TASK TO CARRY OUT: Would you please repeat exactly the lines from the one containing "[140,177,198,190] // index.ts" to the end of the records, both included, and leave out the rest?

[[ TASK DATA, beginning ]]

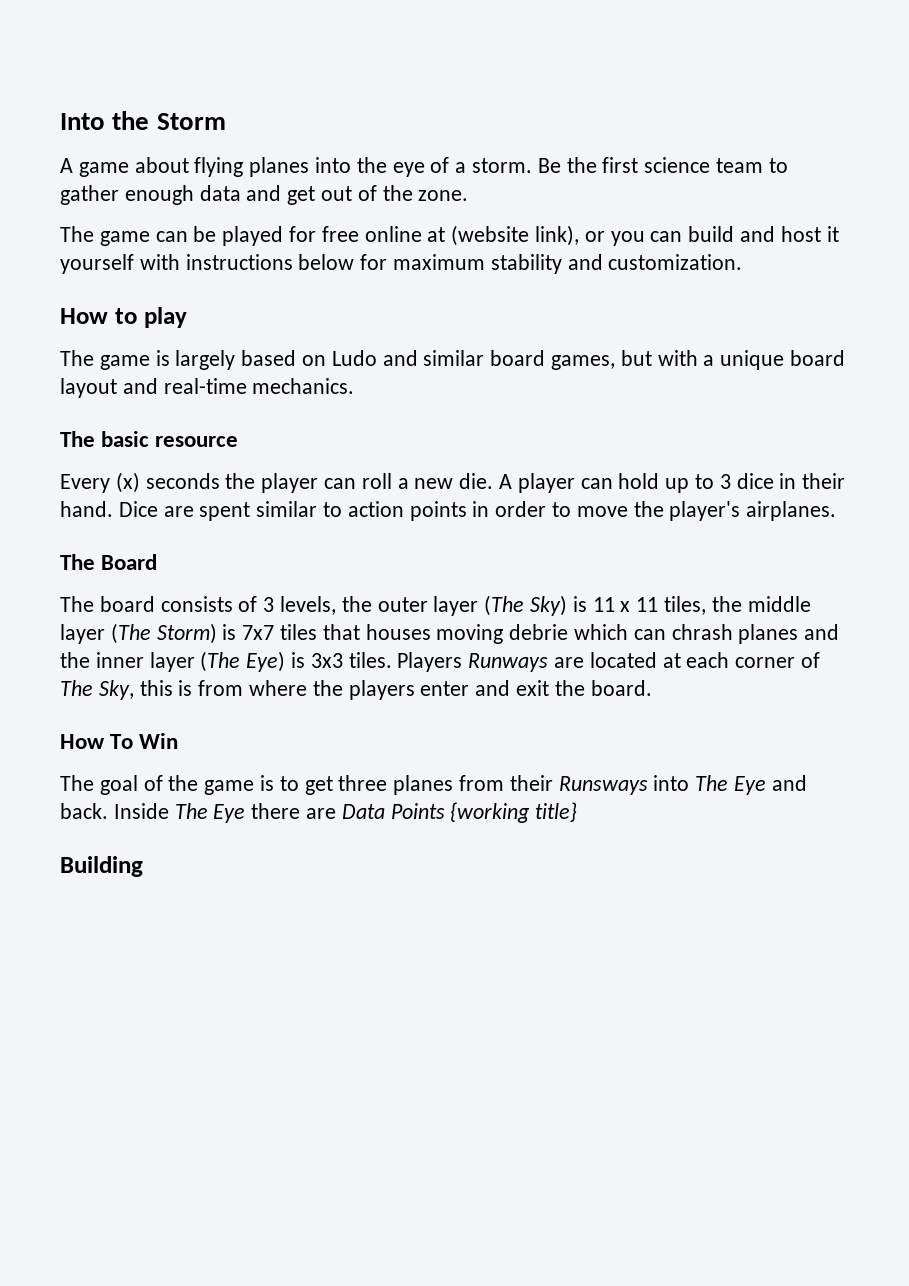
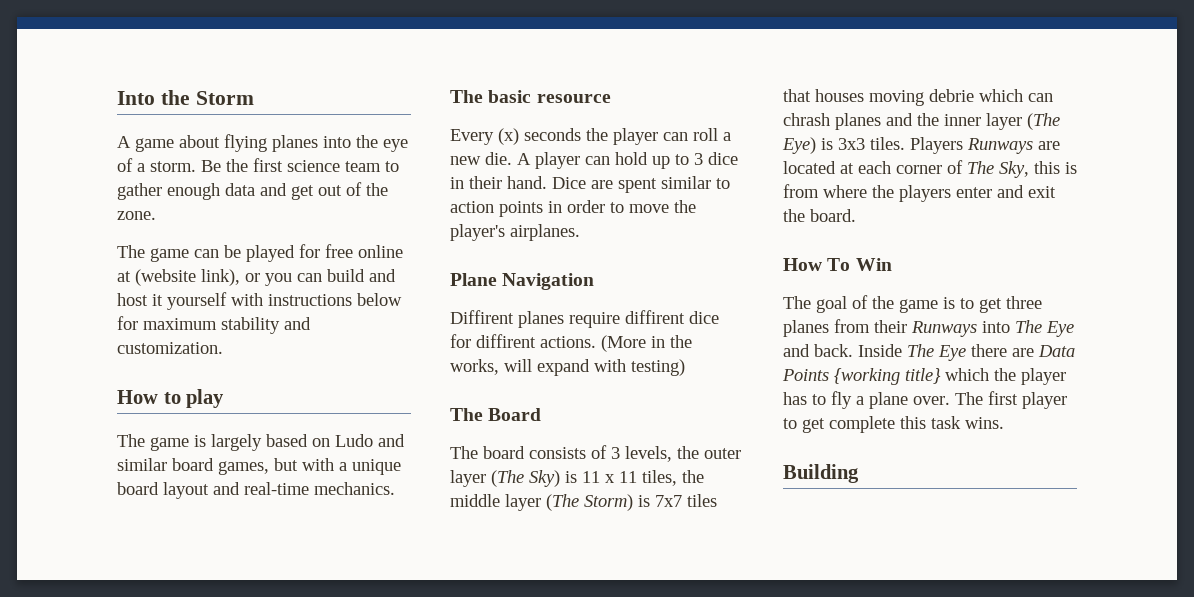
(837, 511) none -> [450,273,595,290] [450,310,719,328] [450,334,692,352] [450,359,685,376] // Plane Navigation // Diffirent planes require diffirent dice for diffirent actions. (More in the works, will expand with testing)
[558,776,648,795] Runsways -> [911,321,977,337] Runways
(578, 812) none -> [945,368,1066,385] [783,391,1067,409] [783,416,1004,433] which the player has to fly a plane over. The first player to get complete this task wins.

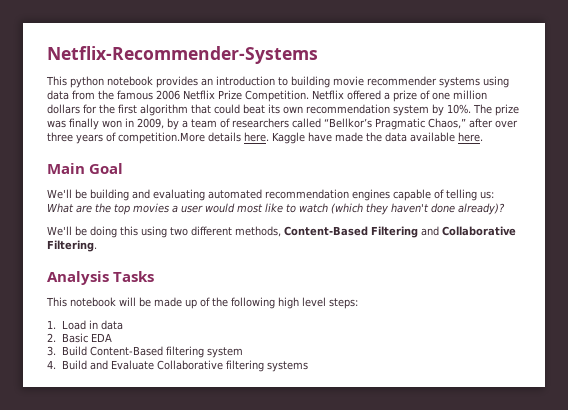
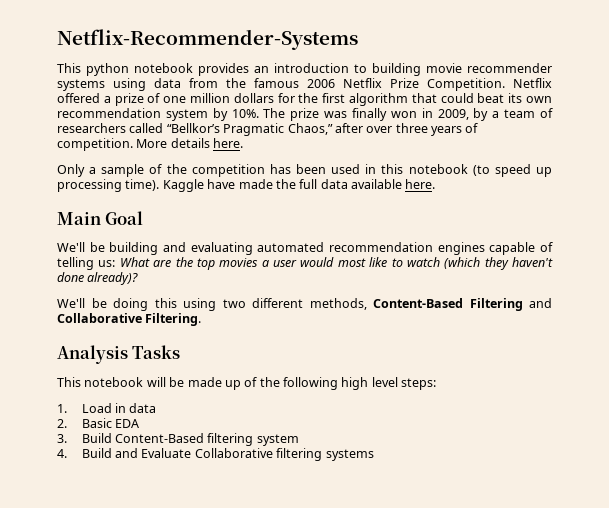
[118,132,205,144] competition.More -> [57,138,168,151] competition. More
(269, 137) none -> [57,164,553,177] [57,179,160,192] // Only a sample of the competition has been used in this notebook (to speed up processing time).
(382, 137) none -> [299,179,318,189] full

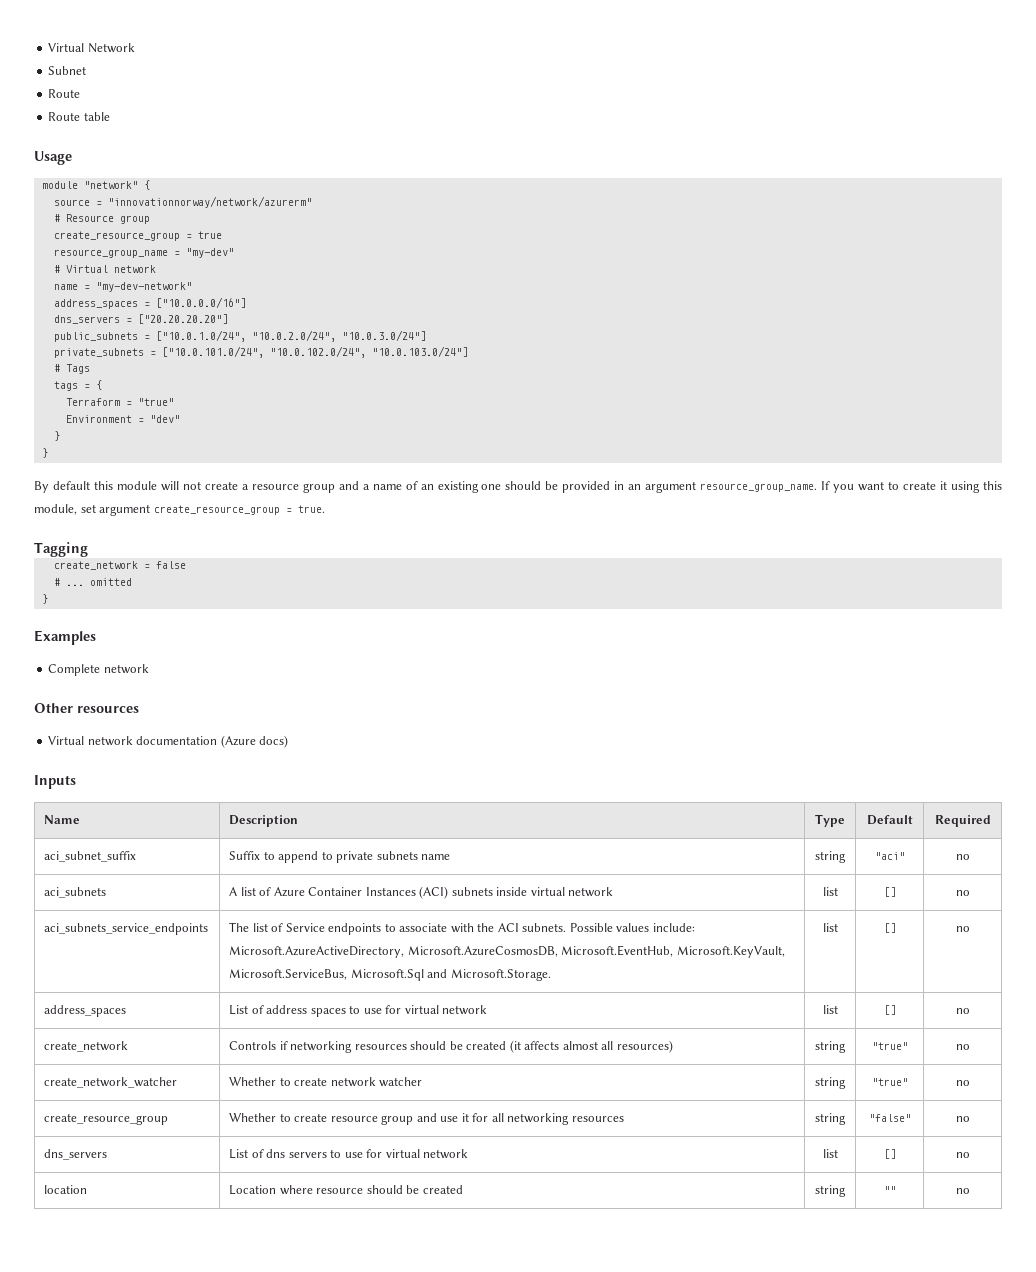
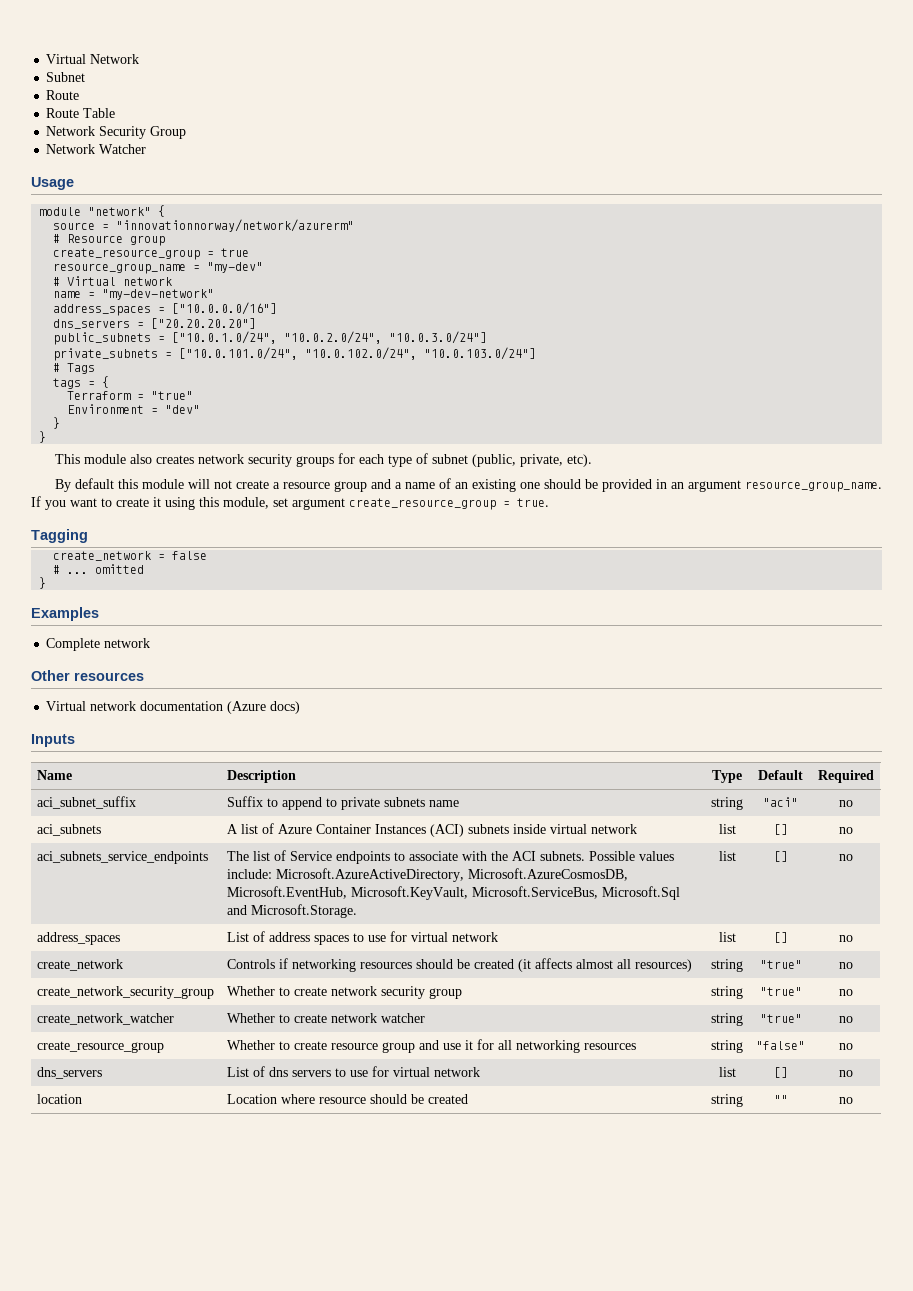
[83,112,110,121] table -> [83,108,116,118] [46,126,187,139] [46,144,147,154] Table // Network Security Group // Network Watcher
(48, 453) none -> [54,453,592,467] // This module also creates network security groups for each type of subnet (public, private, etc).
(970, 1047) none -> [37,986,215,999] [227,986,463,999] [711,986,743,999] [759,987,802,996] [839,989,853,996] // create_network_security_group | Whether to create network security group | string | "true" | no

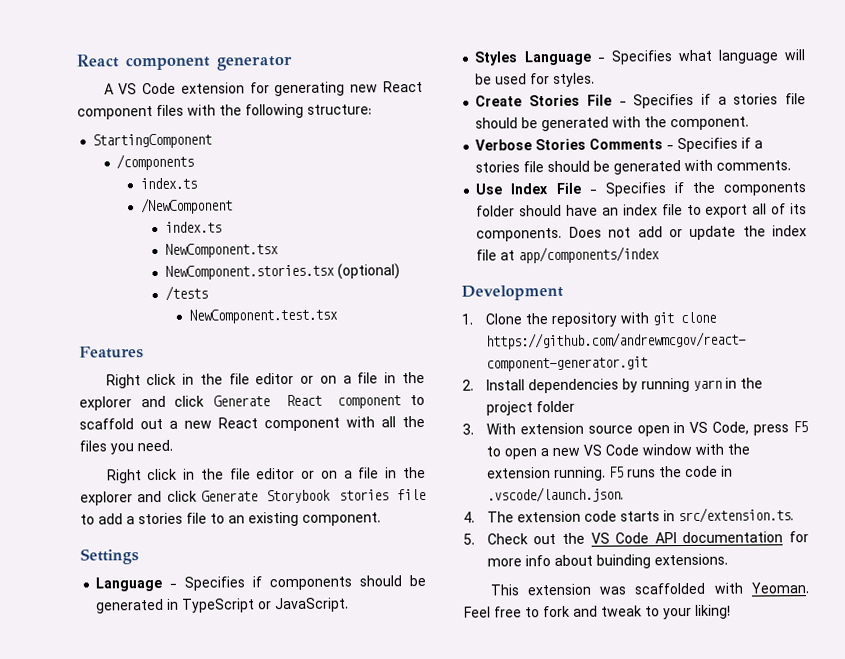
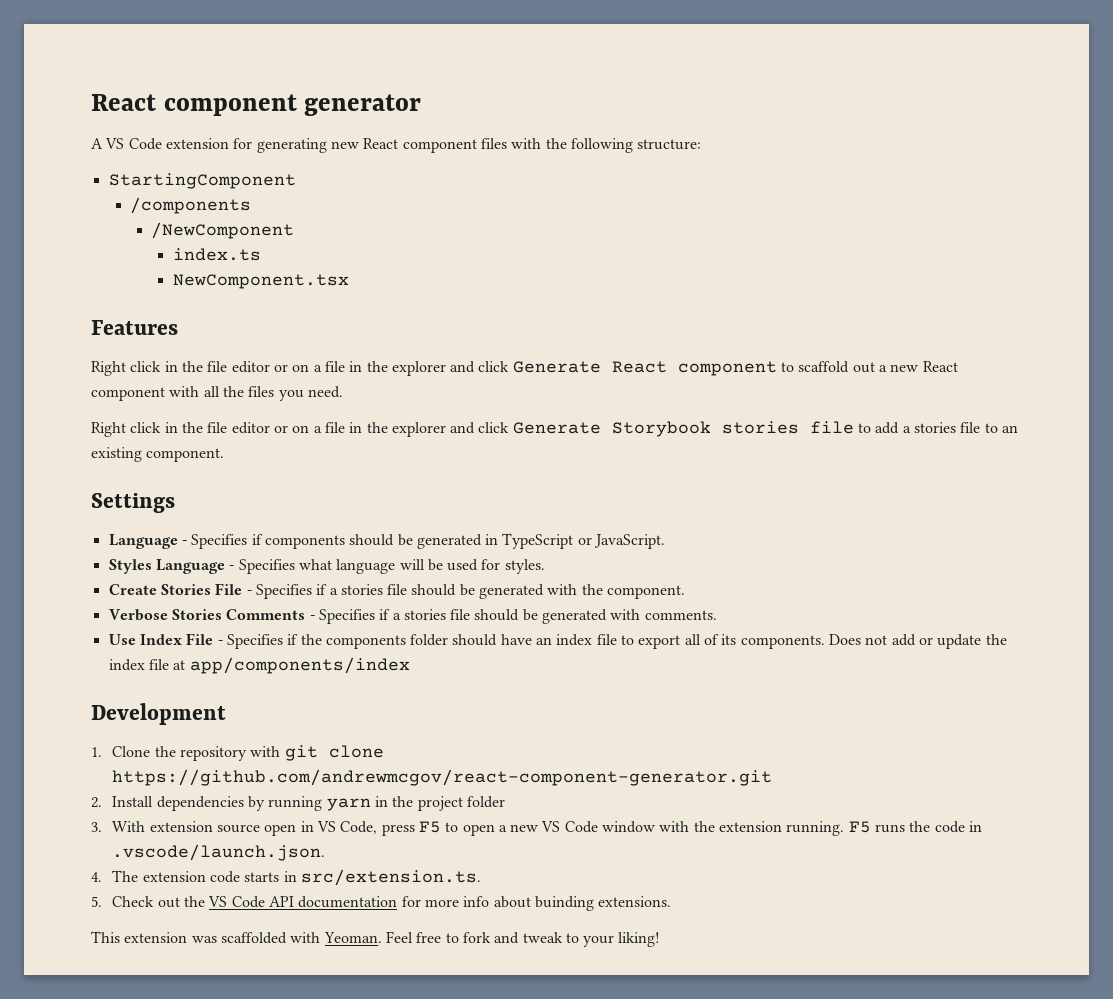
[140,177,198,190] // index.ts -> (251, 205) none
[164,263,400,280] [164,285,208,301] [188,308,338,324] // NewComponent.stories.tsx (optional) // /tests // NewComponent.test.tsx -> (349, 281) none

[[ TASK DATA, end ]]

RESPONSE TO THIS EXERCISE:
[140,177,198,190] // index.ts -> (251, 205) none
[164,263,400,280] [164,285,208,301] [188,308,338,324] // NewComponent.stories.tsx (optional) // /tests // NewComponent.test.tsx -> (349, 281) none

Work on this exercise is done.